⟨

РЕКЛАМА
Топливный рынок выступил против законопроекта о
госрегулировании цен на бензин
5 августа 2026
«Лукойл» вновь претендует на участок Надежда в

⟩

**Task instructions**
Retype all of the material above. Do not alter a single word.

**Exercise result**
РЕКЛАМА
Топливный рынок выступил против законопроекта о
госрегулировании цен на бензин
5 августа 2026
«Лукойл» вновь претендует на участок Надежда в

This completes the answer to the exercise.